L’incendio è divampato nella notte tra domenica e lunedì presso la Sarco, impresa specializzata nella lavorazione e nel recupero di vetro e metalli provenienti dalla raccolta differenziata. Secondo quanto emerso, le fiamme hanno coinvolto anche materiali plastici, aumentando le preoccupazioni per le possibili conseguenze ambientali e sanitarie.

Ordinanza valida fino al 25 giugno

L’ordinanza resterà in vigore fino al 25 giugno. Il Comune ha spiegato che la decisione è stata presa in attesa dei risultati delle analisi chimiche effettuate da Arpa Sicilia, poiché al momento non è possibile escludere la presenza nell’aria di sostanze inquinanti potenzialmente dannose per la salute.

Zona di protezione estesa per due chilometri

Le disposizioni si applicano a residenti, lavoratori, esercenti e a chiunque si trovi, anche temporaneamente, entro un raggio di due chilometri dall’azienda Sarco, area individuata come zona di protezione per il rischio di contaminazione da diossine e PCB.

All’interno di questo perimetro è stata inoltre disposta la sospensione di tutte le attività all’aperto, comprese quelle lavorative, sportive, ricreative e ludiche.

Attività urgenti solo con massima prudenza

Le eventuali attività non rinviabili dovranno essere svolte adottando tutte le misure di sicurezza possibili e seguendo un approccio estremamente prudente per limitare l’esposizione a eventuali contaminanti.
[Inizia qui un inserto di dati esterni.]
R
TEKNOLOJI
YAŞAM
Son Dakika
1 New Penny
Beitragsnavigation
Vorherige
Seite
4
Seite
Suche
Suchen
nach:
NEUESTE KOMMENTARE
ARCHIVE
Animali al chiuso e attenzione ai prodotti agricoli

L’ordinanza prevede anche specifiche indicazioni per gli animali. Animali domestici e da cortile dovranno essere tenuti al chiuso, con particolare attenzione alla protezione di acqua e mangimi da possibili contaminazioni.

Per quanto riguarda i prodotti agricoli, è raccomandato di lavare accuratamente con acqua corrente frutta e verdura prima del consumo.

Stop al pascolo e ai prodotti zootecnici della zona

Tra le ulteriori misure introdotte figura il divieto di pascolo nell’area interessata dall’emergenza. È stato inoltre disposto il divieto di utilizzo e consumo di carne e latte provenienti dalle aziende zootecniche situate nella zona di protezione, fino a nuove comunicazioni da parte delle autorità competenti.